Why are GCSEs important?
With the GCSE exam season now well underway for another year, it’s worth taking a moment to think about why GCSEs are important.
GCSEs are essentially the centrepiece of the UK’s education system. They’ve been around for a long time too. First introduced in 1987 – replacing O-Levels – they have taken various forms, from 100% coursework to virtually no coursework at all. The latest major change involved changing the grading system from A*-G to 9-1.
Ironically, the latest version of GCSEs – introduced in 2017 actually have more in common with the old O-Level exams than their predecessor GCSEs. O-Levels were the first public examinations introduced in the UK after the Second World War.
The principle of standardised tests taken at the age of 16 at the end of two years of study has changed little in decades. There are many arguments around whether they are the best way to assess students’ ability.
As an aside, Finland repeatedly comes out on top when global school education systems are ranked. In Finland, there are no standardised tests at all for any year group – except for one single test called the National Matriculation Exam. This can be taken at the end of high school, but it is entirely voluntary. Children don’t even start school until the age of seven!
Despite all this, there seems little chance of our well-established system changing in the UK.
So, what are the implications of doing well or doing poorly in GCSEs?
GCSEs are seen as the benchmark – both for students and schools. Students often need 5 passes at GCSE (Grade 4 or above, including English and Maths) to progress to sixth form or college – especially if students want to study Level 3 qualifications, such as A-Levels or T-Levels.
And just as young people are judged by how they do against these measurements, so are schools. The number of pupils that get 5 GCSE passes including English and Maths is one of the key measurements that determines School League Tables.
GCSEs can also affect the subjects you are able to study in further education. For example, most schools and colleges will require a student to have studied a subject at GCSE before being allowed to study it at A Level. Often, they will also set a minimum grade you need to get at GCSE for that subject. This is mostly true for traditional academic subjects.

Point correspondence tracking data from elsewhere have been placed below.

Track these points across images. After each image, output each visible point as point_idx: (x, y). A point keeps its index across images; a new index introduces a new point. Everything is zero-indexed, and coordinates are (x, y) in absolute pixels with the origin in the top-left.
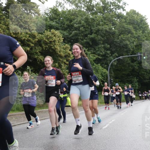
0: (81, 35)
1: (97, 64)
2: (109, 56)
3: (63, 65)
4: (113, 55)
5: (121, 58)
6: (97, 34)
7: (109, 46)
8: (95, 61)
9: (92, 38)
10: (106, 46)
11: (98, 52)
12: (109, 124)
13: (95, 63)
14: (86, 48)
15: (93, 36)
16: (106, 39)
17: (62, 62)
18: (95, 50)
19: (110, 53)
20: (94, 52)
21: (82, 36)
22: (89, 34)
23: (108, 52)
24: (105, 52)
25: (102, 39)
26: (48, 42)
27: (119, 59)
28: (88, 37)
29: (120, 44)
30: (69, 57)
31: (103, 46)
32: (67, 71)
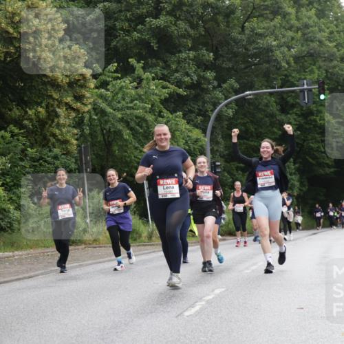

However, it’s also worth knowing that there are many A-Level subjects that either don’t have a GCSE – or at least most schools don’t offer these subjects. If this is the case, colleges normally look at performance in Maths and English GCSEs.
Universities and other higher education providers also look at GCSE grades. Again, it is typical that they set a minimum requirement for Maths and English GCSE grades – and for the subject a student wants to go on to study.
There’s no point trying to ignore it – GCSEs are important. But failure in them is never the end of the world. There are always opportunities to retake GCSEs and there are now a wealth of other options at further education level and beyond. There is a big wide world out there that doesn’t necessarily revolve around GCSEs.